» Your objective: Repeat the records below exactly, from the first line through the line containing "localparam signed [31:0] pinmux_reg_pkg_NPeriphIn", and leave out any pictures.

» Information given:
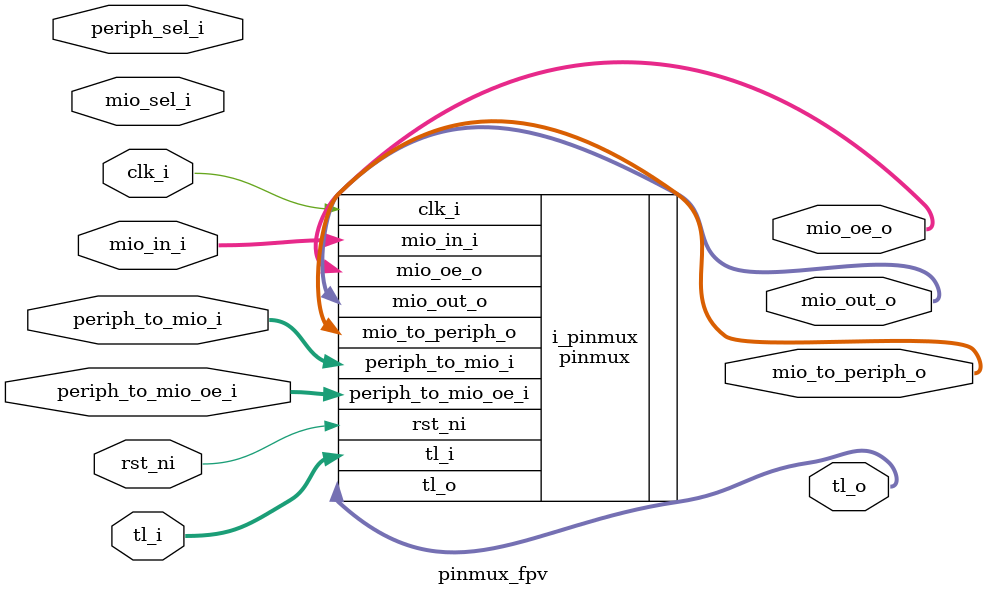
<source format=v>
module pinmux_fpv (
	clk_i,
	rst_ni,
	tl_i,
	tl_o,
	periph_to_mio_i,
	periph_to_mio_oe_i,
	mio_to_periph_o,
	mio_out_o,
	mio_oe_o,
	mio_in_i,
	periph_sel_i,
	mio_sel_i
);
	localparam signed [31:0] pinmux_reg_pkg_NPeriphIn = 32;
	localparam signed [31:0] pinmux_reg_pkg_NPeriphOut = 32;
	localparam signed [31:0] pinmux_reg_pkg_NMioPads = 32;
	localparam top_pkg_TL_AW = 32;
	localparam top_pkg_TL_DW = 32;
	localparam top_pkg_TL_AIW = 8;
	localparam top_pkg_TL_DIW = 1;
	localparam top_pkg_TL_DUW = 16;
	localparam top_pkg_TL_DBW = (top_pkg_TL_DW >> 3);
	localparam top_pkg_TL_SZW = $clog2(($clog2((32 >> 3)) + 1));
	input clk_i;
	input rst_ni;
	input wire [(((((((7 + (((top_pkg_TL_SZW - 1) >= 0) ? top_pkg_TL_SZW : (2 - top_pkg_TL_SZW))) + top_pkg_TL_AIW) + top_pkg_TL_AW) + (((top_pkg_TL_DBW - 1) >= 0) ? top_pkg_TL_DBW : (2 - top_pkg_TL_DBW))) + top_pkg_TL_DW) + 17) - 1):0] tl_i;
	output wire [(((((((7 + (((top_pkg_TL_SZW - 1) >= 0) ? top_pkg_TL_SZW : (2 - top_pkg_TL_SZW))) + top_pkg_TL_AIW) + top_pkg_TL_DIW) + top_pkg_TL_DW) + top_pkg_TL_DUW) + 2) - 1):0] tl_o;
	input [(pinmux_reg_pkg_NPeriphOut - 1):0] periph_to_mio_i;
	input [(pinmux_reg_pkg_NPeriphOut - 1):0] periph_to_mio_oe_i;
	output wire [(pinmux_reg_pkg_NPeriphIn - 1):0] mio_to_periph_o;
	output wire [(pinmux_reg_pkg_NMioPads - 1):0] mio_out_o;
	output wire [(pinmux_reg_pkg_NMioPads - 1):0] mio_oe_o;
	input [(pinmux_reg_pkg_NMioPads - 1):0] mio_in_i;
	input [(5 - 1):0] periph_sel_i;
	input [(5 - 1):0] mio_sel_i;
	pinmux i_pinmux(
		.clk_i(clk_i),
		.rst_ni(rst_ni),
		.tl_i(tl_i),
		.tl_o(tl_o),
		.periph_to_mio_i(periph_to_mio_i),
		.periph_to_mio_oe_i(periph_to_mio_oe_i),
		.mio_to_periph_o(mio_to_periph_o),
		.mio_out_o(mio_out_o),
		.mio_oe_o(mio_oe_o),
		.mio_in_i(mio_in_i)
	);
endmodule

</source>
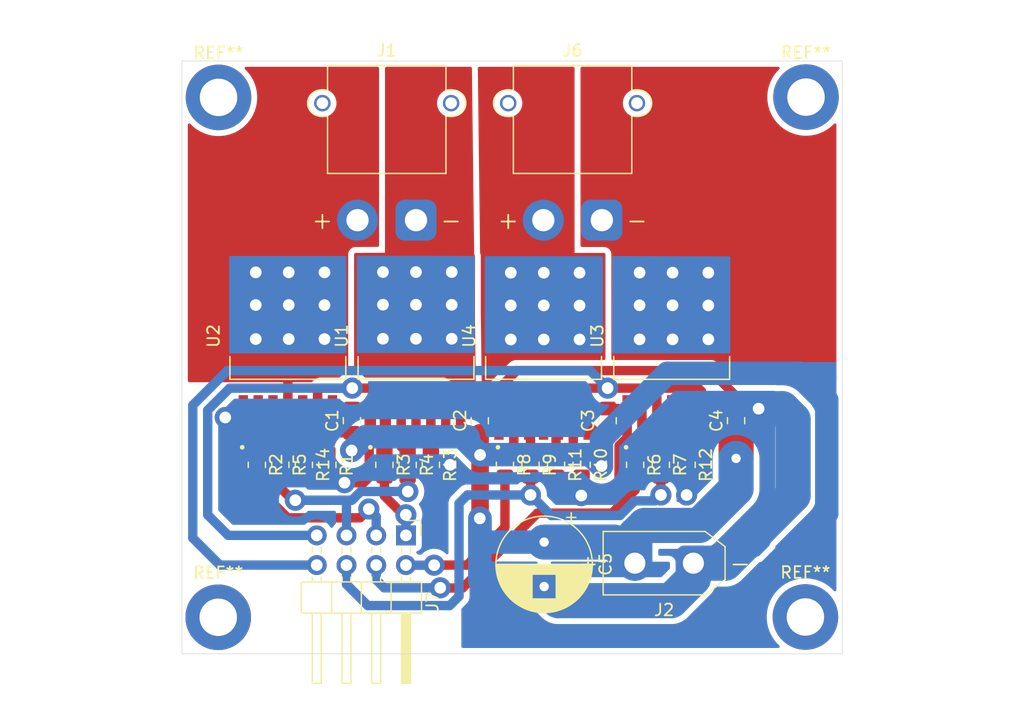
<source format=kicad_pcb>
(kicad_pcb
	(version 20241229)
	(generator "pcbnew")
	(generator_version "9.0")
	(general
		(thickness 1.6)
		(legacy_teardrops no)
	)
	(paper "A4")
	(layers
		(0 "F.Cu" signal)
		(2 "B.Cu" signal)
		(9 "F.Adhes" user "F.Adhesive")
		(11 "B.Adhes" user "B.Adhesive")
		(13 "F.Paste" user)
		(15 "B.Paste" user)
		(5 "F.SilkS" user "F.Silkscreen")
		(7 "B.SilkS" user "B.Silkscreen")
		(1 "F.Mask" user)
		(3 "B.Mask" user)
		(17 "Dwgs.User" user "User.Drawings")
		(19 "Cmts.User" user "User.Comments")
		(21 "Eco1.User" user "User.Eco1")
		(23 "Eco2.User" user "User.Eco2")
		(25 "Edge.Cuts" user)
		(27 "Margin" user)
		(31 "F.CrtYd" user "F.Courtyard")
		(29 "B.CrtYd" user "B.Courtyard")
		(35 "F.Fab" user)
		(33 "B.Fab" user)
		(39 "User.1" user)
		(41 "User.2" user)
		(43 "User.3" user)
		(45 "User.4" user)
	)
	(setup
		(pad_to_mask_clearance 0)
		(allow_soldermask_bridges_in_footprints no)
		(tenting front back)
		(pcbplotparams
			(layerselection 0x00000000_00000000_55555555_5755f5ff)
			(plot_on_all_layers_selection 0x00000000_00000000_00000000_00000000)
			(disableapertmacros no)
			(usegerberextensions no)
			(usegerberattributes yes)
			(usegerberadvancedattributes yes)
			(creategerberjobfile yes)
			(dashed_line_dash_ratio 12.000000)
			(dashed_line_gap_ratio 3.000000)
			(svgprecision 4)
			(plotframeref no)
			(mode 1)
			(useauxorigin no)
			(hpglpennumber 1)
			(hpglpenspeed 20)
			(hpglpendiameter 15.000000)
			(pdf_front_fp_property_popups yes)
			(pdf_back_fp_property_popups yes)
			(pdf_metadata yes)
			(pdf_single_document no)
			(dxfpolygonmode yes)
			(dxfimperialunits yes)
			(dxfusepcbnewfont yes)
			(psnegative no)
			(psa4output no)
			(plot_black_and_white yes)
			(plotinvisibletext no)
			(sketchpadsonfab no)
			(plotpadnumbers no)
			(hidednponfab no)
			(sketchdnponfab yes)
			(crossoutdnponfab yes)
			(subtractmaskfromsilk no)
			(outputformat 1)
			(mirror no)
			(drillshape 1)
			(scaleselection 1)
			(outputdirectory "")
		)
	)
	(net 0 "")
	(net 1 "+24V")
	(net 2 "GND")
	(net 3 "Net-(J1-Pin_2)")
	(net 4 "Net-(J1-Pin_1)")
	(net 5 "Net-(J6-Pin_2)")
	(net 6 "Net-(J6-Pin_1)")
	(net 7 "ENABLE_1")
	(net 8 "PWM_C")
	(net 9 "IS_2")
	(net 10 "PWM_D")
	(net 11 "PWM_B")
	(net 12 "IS_1")
	(net 13 "ENABLE_2")
	(net 14 "PWM_A")
	(net 15 "Net-(U2-IN)")
	(net 16 "Net-(U1-IN)")
	(net 17 "Net-(U1-INH)")
	(net 18 "Net-(U2-INH)")
	(net 19 "Net-(U3-IN)")
	(net 20 "Net-(U3-INH)")
	(net 21 "Net-(U4-IN)")
	(net 22 "Net-(U4-INH)")
	(net 23 "Net-(U4-SR)")
	(net 24 "Net-(U3-SR)")
	(net 25 "Net-(U1-SR)")
	(net 26 "Net-(U2-SR)")
	(footprint "MountingHole:MountingHole_3.2mm_M3_DIN965_Pad_TopBottom" (layer "F.Cu") (at 161.925 29.325))
	(footprint "Connector_AMASS:AMASS_XT30UPB-F_1x02_P5.0mm_Vertical" (layer "F.Cu") (at 152.3 69.152651 180))
	(footprint "Resistor_SMD:R_0805_2012Metric_Pad1.20x1.40mm_HandSolder" (layer "F.Cu") (at 147.325 60.75 -90))
	(footprint "Resistor_SMD:R_0805_2012Metric_Pad1.20x1.40mm_HandSolder" (layer "F.Cu") (at 151.72 60.75 -90))
	(footprint "Resistor_SMD:R_0805_2012Metric_Pad1.20x1.40mm_HandSolder" (layer "F.Cu") (at 142.75 60.75 -90))
	(footprint "MountingHole:MountingHole_3.2mm_M3_DIN965_Pad_TopBottom" (layer "F.Cu") (at 111.725 29.35))
	(footprint "Capacitor_THT:CP_Radial_D8.0mm_P3.80mm" (layer "F.Cu") (at 139.55 67.35 -90))
	(footprint "Capacitor_SMD:C_0805_2012Metric_Pad1.18x1.45mm_HandSolder" (layer "F.Cu") (at 123.125 56.975 90))
	(footprint "Resistor_SMD:R_0805_2012Metric_Pad1.20x1.40mm_HandSolder" (layer "F.Cu") (at 138.383333 60.75 -90))
	(footprint "Capacitor_SMD:C_0805_2012Metric_Pad1.18x1.45mm_HandSolder" (layer "F.Cu") (at 144.975 56.975 90))
	(footprint "Resistor_SMD:R_0805_2012Metric_Pad1.20x1.40mm_HandSolder" (layer "F.Cu") (at 149.5225 60.75 -90))
	(footprint "Capacitor_SMD:C_0805_2012Metric_Pad1.18x1.45mm_HandSolder" (layer "F.Cu") (at 134.05 56.975 90))
	(footprint "Connector_PinHeader_2.54mm:PinHeader_2x04_P2.54mm_Horizontal" (layer "F.Cu") (at 127.74 66.775 -90))
	(footprint "Resistor_SMD:R_0805_2012Metric_Pad1.20x1.40mm_HandSolder" (layer "F.Cu") (at 140.566667 60.75 -90))
	(footprint "Electronianos_Lib:BTS7960B_DPAK127P1490X440-8N" (layer "F.Cu") (at 128.6 50.75 90))
	(footprint "Connector_AMASS:AMASS_XT30PW-M_1x02_P2.50mm_Horizontal" (layer "F.Cu") (at 144.480031 39.839745))
	(footprint "Resistor_SMD:R_0805_2012Metric_Pad1.20x1.40mm_HandSolder" (layer "F.Cu") (at 127.885 60.75 -90))
	(footprint "Electronianos_Lib:BTS7960B_DPAK127P1490X440-8N" (layer "F.Cu") (at 117.65 50.75 90))
	(footprint "Electronianos_Lib:BTS7960B_DPAK127P1490X440-8N" (layer "F.Cu") (at 139.5 50.75 90))
	(footprint "Connector_AMASS:AMASS_XT30PW-M_1x02_P2.50mm_Horizontal" (layer "F.Cu") (at 128.6 39.839745))
	(footprint "Electronianos_Lib:BTS7960B_DPAK127P1490X440-8N" (layer "F.Cu") (at 150.45 50.75 90))
	(footprint "Capacitor_SMD:C_0805_2012Metric_Pad1.18x1.45mm_HandSolder" (layer "F.Cu") (at 155.95 56.975 90))
	(footprint "Resistor_SMD:R_0805_2012Metric_Pad1.20x1.40mm_HandSolder" (layer "F.Cu") (at 121.025 60.75 -90))
	(footprint "Resistor_SMD:R_0805_2012Metric_Pad1.20x1.40mm_HandSolder" (layer "F.Cu") (at 115 60.75 -90))
	(footprint "MountingHole:MountingHole_3.2mm_M3_DIN965_Pad_TopBottom" (layer "F.Cu") (at 111.7 73.775))
	(footprint "Resistor_SMD:R_0805_2012Metric_Pad1.20x1.40mm_HandSolder" (layer "F.Cu") (at 125.9 60.75 -90))
	(footprint "Resistor_SMD:R_0805_2012Metric_Pad1.20x1.40mm_HandSolder" (layer "F.Cu") (at 119.016667 60.75 -90))
	(footprint "Resistor_SMD:R_0805_2012Metric_Pad1.20x1.40mm_HandSolder" (layer "F.Cu") (at 129.87 60.75 -90))
	(footprint "Resistor_SMD:R_0805_2012Metric_Pad1.20x1.40mm_HandSolder"
		(layer "F.Cu")
		(uuid "ecbe3220-af3f-42af-8580-56007c3e1fff")
		(at 136.2 60.75 -90)
		(descr "Resistor SMD 0805 (2012 Metric), square (rectangular) end terminal, IPC_7351 nominal with elongated pad for handsoldering. (Body size source: IPC-SM-782 page 72, https://www.pcb-3d.com/wordpress/wp-content/uploads/ipc-sm-782a_amendment_1_and_2.pdf), generated with kicad-footprint-generator")
		(tags "resistor handsolder")
		(property "Reference" "R8"
			(at 0 -1.65 90)
			(layer "F.SilkS")
			(uuid "6bc7e7e5-82e3-4d85-bc56-ecbd8fa4b8f3")
			(effects
				(font
					(size 1 1)
					(thickness 0.15)
				)
			)
		)
		(property "Value" "R_US"
			(at 0 1.675 90)
			(layer "F.Fab")
			(uuid "8ca0b904-495f-4aa5-b51e-92a3c3daa1c6")
			(effects
				(font
					(size 1 1)
					(thickness 0.15)
				)
			)
		)
		(property "Datasheet" ""
			(at 0 0 270)
			(unlocked yes)
			(layer "F.Fab")
			(hide yes)
			(uuid "0f32c4d5-aaf3-4114-8858-2d71755507a1")
			(effects
				(font
					(size 1.27 1.27)
					(thickness 0.15)
				)
			)
		)
		(property "Description" "Resistor, US symbol"
			(at 0 0 270)
			(unlocked yes)
			(layer "F.Fab")
			(hide yes)
			(uuid "2c03b44b-6dbe-4bdc-af30-9da9cb12ed40")
			(effects
				(font
					(size 1.27 1.27)
					(thickness 0.15)
				)
			)
		)
		(property ki_fp_filters "R_*")
		(path "/41c7852c-609e-427e-b2be-66c62d22ef40")
		(sheetname "/")
		(sheetfile "driver_bts7960_v2.kicad_sch")
		(attr smd)
		(fp_line
			(start -0.227064 0.735)
			(end 0.227064 0.735)
			(stroke
				(width 0.12)
				(type solid)
			)
			(lay
... [98112 chars truncated]
</source>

» Finished exercise:
<source format=v>
module pinmux_fpv (
	clk_i,
	rst_ni,
	tl_i,
	tl_o,
	periph_to_mio_i,
	periph_to_mio_oe_i,
	mio_to_periph_o,
	mio_out_o,
	mio_oe_o,
	mio_in_i,
	periph_sel_i,
	mio_sel_i
);
	localparam signed [31:0] pinmux_reg_pkg_NPeriphIn = 32;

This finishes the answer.